Assigned task:
Copy every line of the material below that contains the word "True". Case counts, so match capital and lowercase letters exactly.

Records for this exercise section start

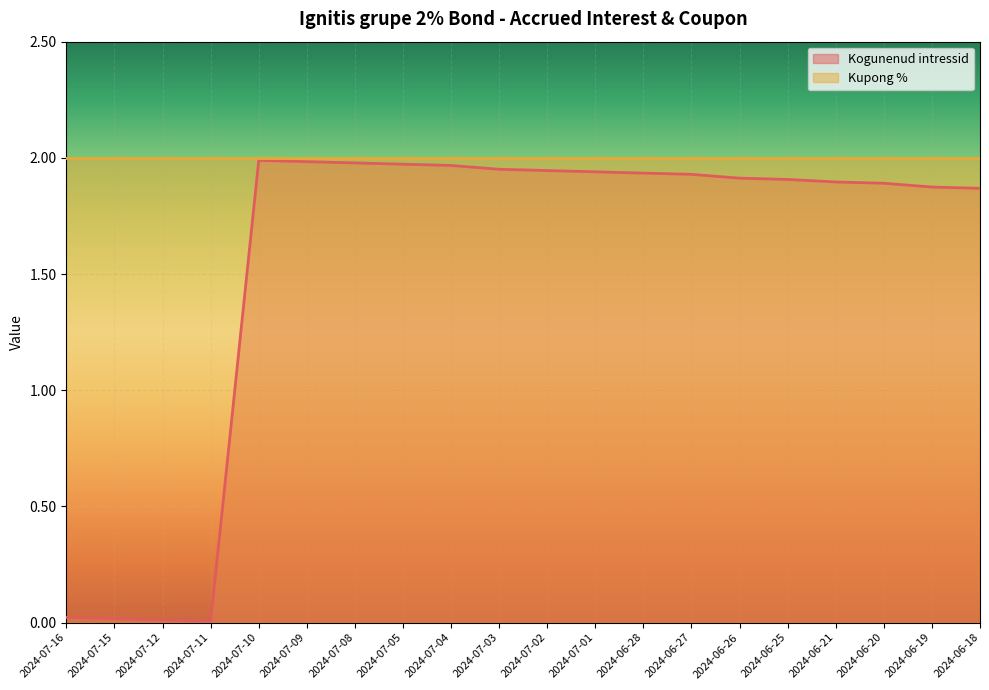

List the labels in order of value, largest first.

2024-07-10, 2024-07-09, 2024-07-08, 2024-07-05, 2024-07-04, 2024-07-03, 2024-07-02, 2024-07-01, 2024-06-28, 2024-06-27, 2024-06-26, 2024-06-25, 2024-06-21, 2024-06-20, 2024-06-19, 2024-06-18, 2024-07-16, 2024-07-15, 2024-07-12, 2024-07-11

Records for this exercise section end
Records for this exercise section start

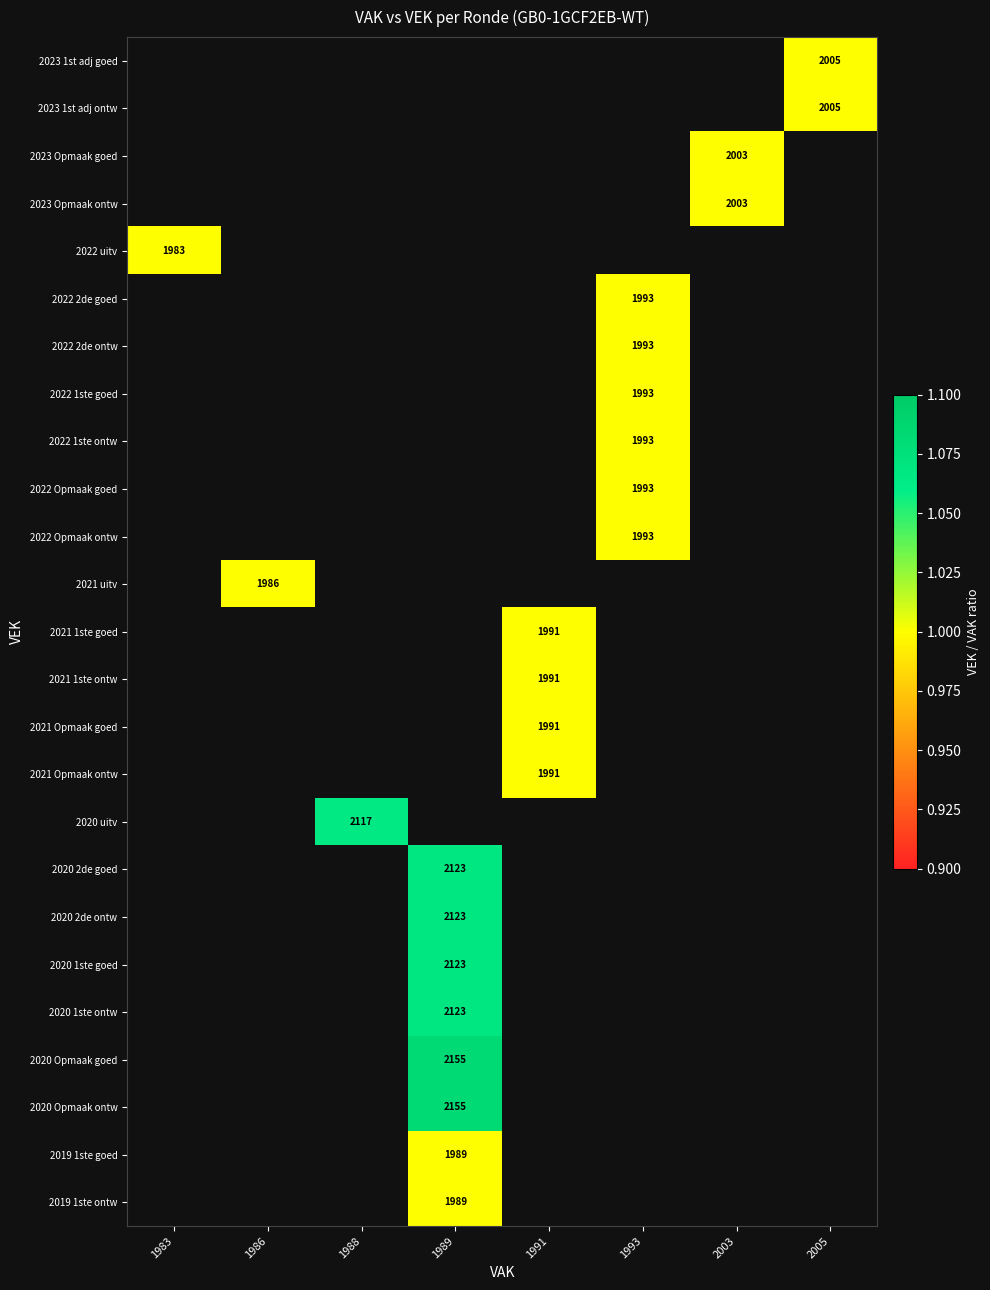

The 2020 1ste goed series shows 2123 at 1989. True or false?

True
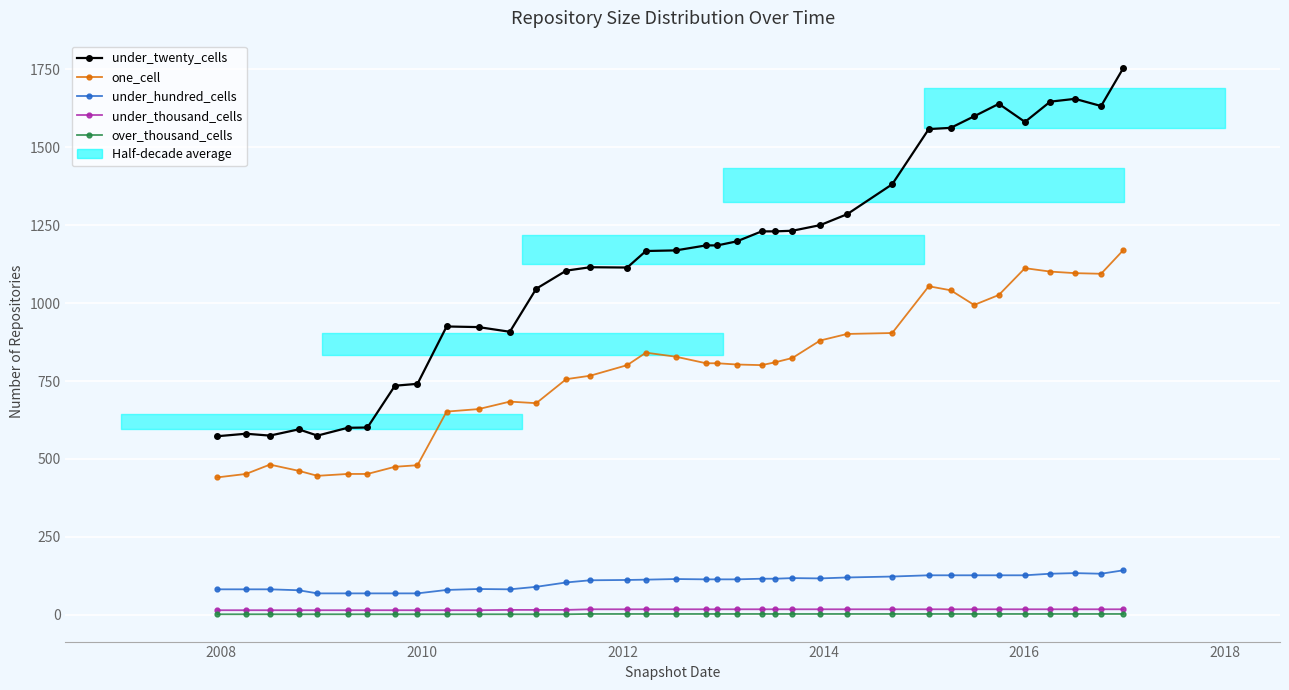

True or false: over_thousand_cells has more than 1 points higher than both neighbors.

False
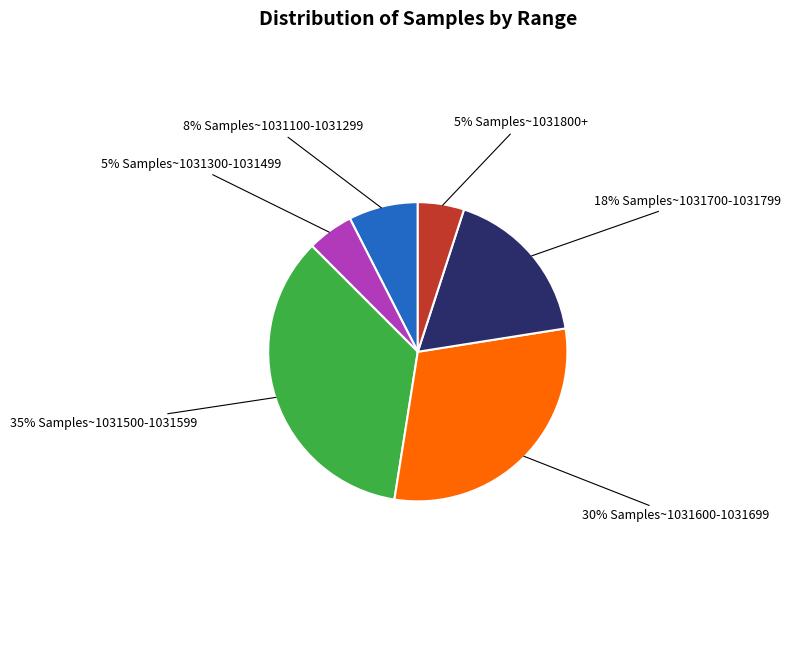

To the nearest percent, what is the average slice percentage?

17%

Records for this exercise section end

Exercise result:
The 2020 1ste goed series shows 2123 at 1989. True or false?
True
True or false: over_thousand_cells has more than 1 points higher than both neighbors.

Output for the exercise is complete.